Oldest decapitation in the Americas found in Brazil

A severed skull and hands found in a rock shelter in east-central Brazil in 2007 is the oldest known instance of decapitation in the Americas. Radiocarbon dating of a fragment of cranial bone returned an age range of 9,100-9,400 years before the present. The oldest known decapitation in North America was found in Windover Pond, Florida, and is 8,120–6,990 years old. The decapitation previously thought to be the oldest in South America dates to 3,000 years ago. It was discovered in the Peruvian Andes, as have all other similar archaeological decapitations, so until now the practice in South America was thought to have originated among the ancient Andean peoples. The discovery of a decapitated head in Brazil that is not only older than the Andean beheadings but is older than the North American ones to boot upends that theory.

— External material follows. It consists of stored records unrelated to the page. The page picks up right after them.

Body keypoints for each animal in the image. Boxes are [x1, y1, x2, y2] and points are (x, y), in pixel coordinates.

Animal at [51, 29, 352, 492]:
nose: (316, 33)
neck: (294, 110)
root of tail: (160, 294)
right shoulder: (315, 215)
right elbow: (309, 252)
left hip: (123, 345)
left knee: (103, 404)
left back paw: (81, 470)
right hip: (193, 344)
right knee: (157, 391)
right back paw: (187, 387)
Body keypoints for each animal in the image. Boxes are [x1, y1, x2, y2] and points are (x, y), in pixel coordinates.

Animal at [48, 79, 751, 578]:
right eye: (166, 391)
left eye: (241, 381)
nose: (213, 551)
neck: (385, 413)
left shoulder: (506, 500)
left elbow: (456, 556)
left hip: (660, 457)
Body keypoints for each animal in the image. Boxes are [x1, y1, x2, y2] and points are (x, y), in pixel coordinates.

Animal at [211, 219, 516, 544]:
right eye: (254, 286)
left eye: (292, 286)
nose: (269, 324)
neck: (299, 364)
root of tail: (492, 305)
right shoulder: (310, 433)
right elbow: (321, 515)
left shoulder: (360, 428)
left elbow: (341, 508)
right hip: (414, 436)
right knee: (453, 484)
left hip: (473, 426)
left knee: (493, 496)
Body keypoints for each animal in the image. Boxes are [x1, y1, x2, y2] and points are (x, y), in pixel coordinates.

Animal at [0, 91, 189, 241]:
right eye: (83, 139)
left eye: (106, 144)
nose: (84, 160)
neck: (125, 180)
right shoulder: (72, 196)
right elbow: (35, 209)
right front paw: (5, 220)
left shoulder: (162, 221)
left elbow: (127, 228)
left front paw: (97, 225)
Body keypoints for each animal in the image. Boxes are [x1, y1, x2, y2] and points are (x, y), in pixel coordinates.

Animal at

Geographically, the archaeological record of North America and Mesoamerica shows a more widespread occurrence of decapitation compared to South America, with cases occurring from the Arctic to southern Mexico. Our findings suggest that South America had the same spatially widespread distribution observed for North America, making the occurrence of decapitation widespread across the whole continent since the beginning of the Holocene. In addition, they confirm that the vast territorial range of decapitation behavior described in ethnohistorical and ethnographic accounts for the New World has deeper chronological roots.

This burial is the last of 26 unearthed at the Lapa do Santo rock shelter in Lagoa Santa, Brazil, during excavations between 2001 and 2009. It was found about 22 inches under the surface in a circular grave 16 inches in diameter. Inside the grave was a skull with its articulated mandible and the first six cervical vertebrae. Both right and left hands were positioned in a fascinatingly symmetrical tableau. The right was placed over the left side of the face, fingers pointing down towards the chin. The left hand was over the right side of the face, fingers pointing up towards the forehead. Evidence of wear on the teeth and cranial morphology indicates the deceased was a young adult male.

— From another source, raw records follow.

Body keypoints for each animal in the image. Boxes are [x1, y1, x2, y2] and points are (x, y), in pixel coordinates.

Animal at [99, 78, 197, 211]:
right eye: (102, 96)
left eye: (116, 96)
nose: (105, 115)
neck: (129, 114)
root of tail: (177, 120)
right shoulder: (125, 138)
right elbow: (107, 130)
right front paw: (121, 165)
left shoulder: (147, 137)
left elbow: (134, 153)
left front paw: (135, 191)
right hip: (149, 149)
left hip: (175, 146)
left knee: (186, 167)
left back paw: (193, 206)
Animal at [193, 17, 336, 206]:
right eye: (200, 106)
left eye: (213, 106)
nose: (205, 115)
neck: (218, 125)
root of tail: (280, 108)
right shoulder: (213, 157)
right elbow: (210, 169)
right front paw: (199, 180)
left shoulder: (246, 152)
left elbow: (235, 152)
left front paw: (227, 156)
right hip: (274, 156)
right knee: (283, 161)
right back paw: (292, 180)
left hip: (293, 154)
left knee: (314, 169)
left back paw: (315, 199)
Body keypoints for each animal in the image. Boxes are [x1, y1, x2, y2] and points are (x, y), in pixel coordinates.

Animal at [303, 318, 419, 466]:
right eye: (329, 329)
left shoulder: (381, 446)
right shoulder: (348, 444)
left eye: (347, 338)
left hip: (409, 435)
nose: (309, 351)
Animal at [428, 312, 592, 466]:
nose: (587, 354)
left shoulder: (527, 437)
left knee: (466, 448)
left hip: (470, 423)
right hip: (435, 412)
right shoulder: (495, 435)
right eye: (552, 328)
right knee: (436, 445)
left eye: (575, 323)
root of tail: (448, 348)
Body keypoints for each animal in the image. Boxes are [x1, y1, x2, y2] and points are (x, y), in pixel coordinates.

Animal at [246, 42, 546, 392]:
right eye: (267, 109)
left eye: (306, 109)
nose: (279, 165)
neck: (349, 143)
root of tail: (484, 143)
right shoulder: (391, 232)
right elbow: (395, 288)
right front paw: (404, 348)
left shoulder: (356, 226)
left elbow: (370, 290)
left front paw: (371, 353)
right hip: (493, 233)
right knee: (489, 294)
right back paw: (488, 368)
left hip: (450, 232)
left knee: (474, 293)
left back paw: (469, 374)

Cut marks were found on the mandible, cheekbone the C6 vertebra and the right radius. The marks on the right hand indicate a sharp tool was used to detach the hand from the arm. The marks on the mandible and cheekbone appear to have been left during the cutting away of soft tissues, while the cuts to the vertebra were a result of severing the neck. A fracture in the atlas bone of the neck was likely caused when it was hyperextended and then pulled up. The atlas was also rotated 42 degrees, probably the result of it having been twisted to the side. This is strong evidence of postmortem decapitation.

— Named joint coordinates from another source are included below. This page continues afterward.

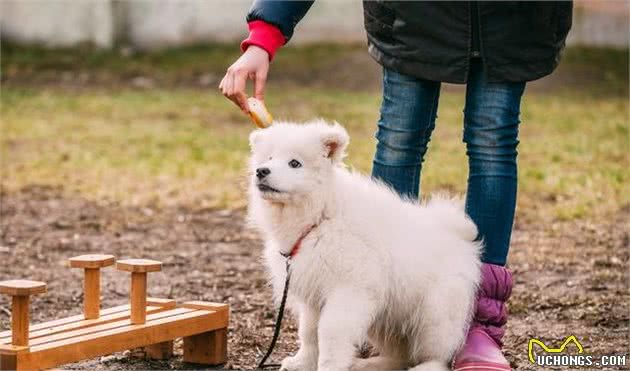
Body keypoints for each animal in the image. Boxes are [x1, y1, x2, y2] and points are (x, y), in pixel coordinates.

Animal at [248, 120, 484, 371]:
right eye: (268, 158)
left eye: (295, 163)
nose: (261, 171)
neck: (322, 216)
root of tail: (458, 235)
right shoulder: (313, 294)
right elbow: (309, 332)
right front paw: (302, 362)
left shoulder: (349, 290)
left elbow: (330, 332)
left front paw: (329, 365)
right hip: (386, 316)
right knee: (401, 355)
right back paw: (369, 364)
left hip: (435, 315)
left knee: (438, 355)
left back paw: (423, 367)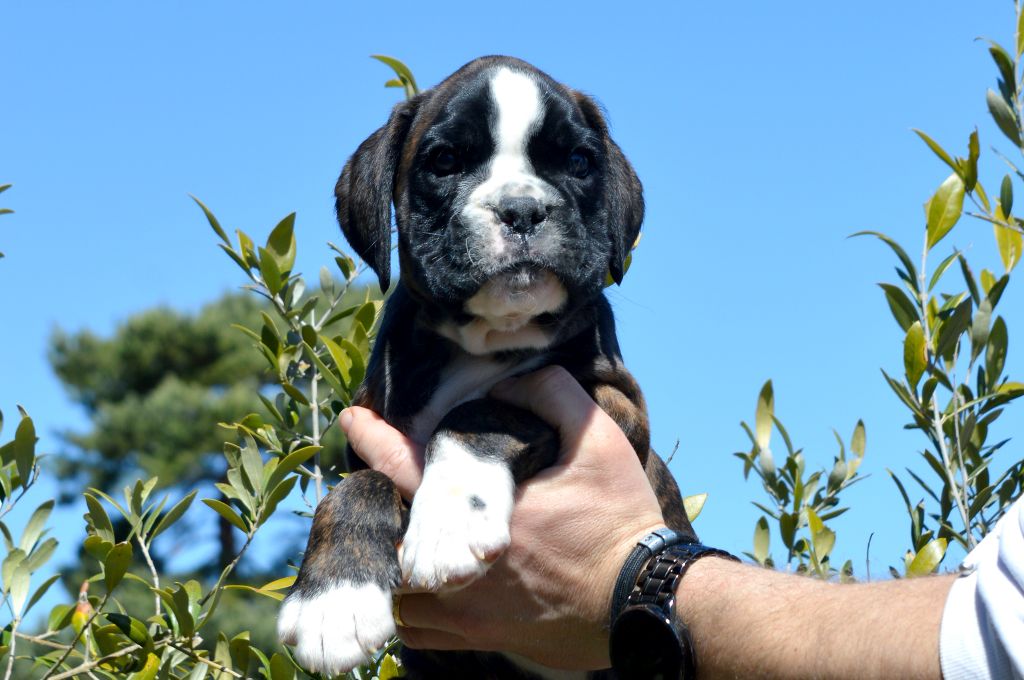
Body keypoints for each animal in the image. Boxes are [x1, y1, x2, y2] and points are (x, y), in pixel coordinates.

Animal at [277, 55, 696, 678]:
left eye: (579, 163)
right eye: (445, 161)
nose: (522, 209)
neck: (485, 340)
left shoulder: (615, 401)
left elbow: (482, 411)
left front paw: (450, 518)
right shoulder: (369, 434)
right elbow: (359, 484)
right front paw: (333, 598)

Burial 26 also upends the widely accepted belief that heads were taken and displayed as war trophies, an unmistakable signifier of military dominance. Results of stable isotope analysis of the head matched the strontium isotope signature of other remains found in the rock shelter, so this person was local, not a captured enemy. Add to that the unique and deliberate positioning of the skull, vertebrae and hands and the decapitation appears to have been a funerary ritual, and a complex one at that.

The earliest burials at Lapa do Santo are 10,300-10,600 years old, and in this first phase people were buried intact in shallow graves capped by limestone blocks. The second phase began around 9,600 years ago and involved extensive modifications of the bodies. They reduced the mass of the body by various means — dismemberment, defleshing, burning — and then buried what was left following ritual strictures. Burial 26 is from the second phase. Archaeologists believe this was a means for Archaic hunter-gatherers, who had no funerary monuments or grave goods, to develop elaborate rituals and explore symbolism using the dead body itself.